Highlanders’ Wright is set for the season
HUNTINGTON — Darnell Wright, Huntington High’s highly recruited football offensive lineman, doesn’t fit the mold of what might come to mind when someone thinks of the giant men who play the position.
The Highlanders senior doesn’t have the deep, loud voice of Cincinnati Bengals Hall of Fame tackle Anthony Munoz. Instead, Wright is quiet, shy and laid back, hiding the intensity he has to show on the football field playing left tackle.
But Wright is headed in the same direction of Munoz who starred at the University of Southern California before being taken third overall by the Bengals in the 1980 NFL Draft. Wright even has Southern Cal on a list of 10 schools he’s likely to choose from, although he remains tight-lipped about where he will actually go.
“Basically, it’ll be wherever I feel like academically what they have can let me build a resume for me by the time I graduate,” Wright said. “Also, the football part of it. Wherever I can go that I can develop my game with whoever has the history.”

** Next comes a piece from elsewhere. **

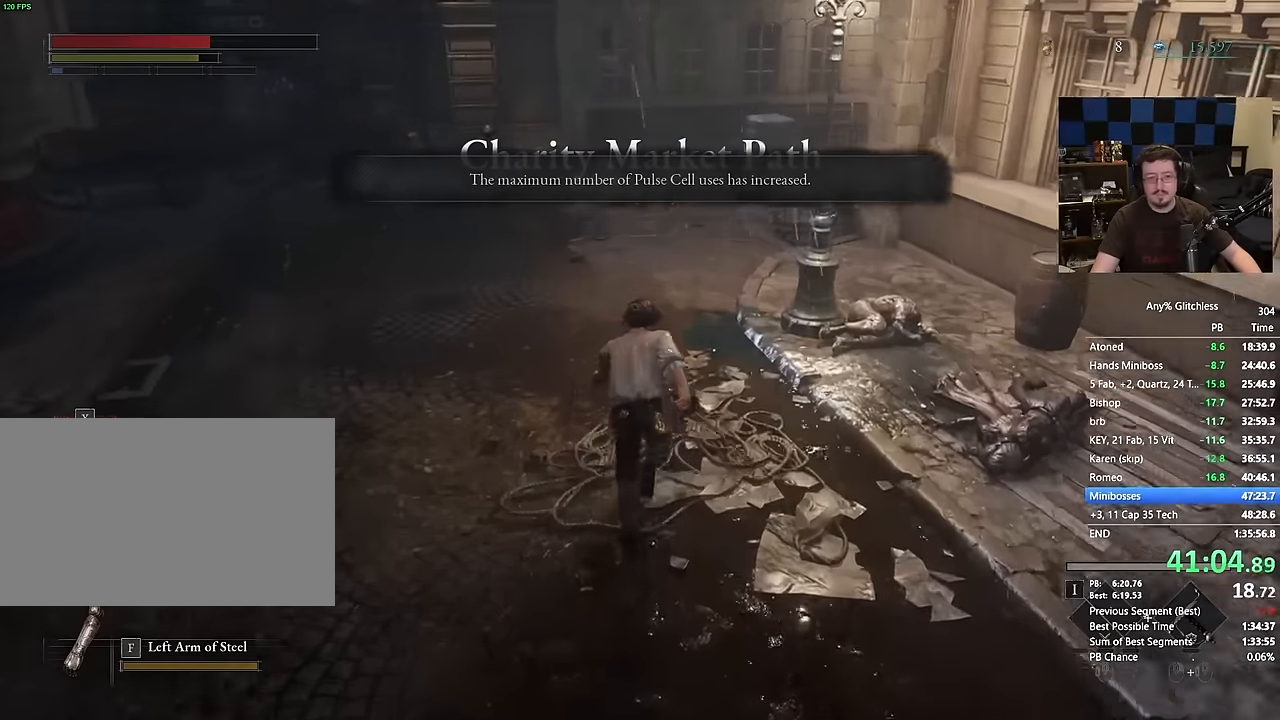
{"keys": ["space", "w"], "mouse": [], "events": []}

Wright said he likely won’t make a decision until National Signing Day. The early National Letter of Intent signing period is Dec. 19-21 and the regular period is Feb. 6-April 1, 2019.
“He’s an incredibly intelligent young man,” Huntington High head coach Billy Seals said. “He’s very analytical and humble beyond belief. He’s under a lot of pressure with the recruiting process but it hasn’t swayed him one bit. He’s a kid. He giggles and laughs.”
Seals said his 6-foot-6, 320-pound star offensive lineman with an 84-inch wingspan is quiet, and does his talking with effort and athletic ability. Those things set him apart from most high school kids.
“He’s the most athletic kid I’ve ever coached,” Huntington High offensive line coach Brandon Cassell said. Cassell has coached for 17 years including all four seasons of Wright’s high school career.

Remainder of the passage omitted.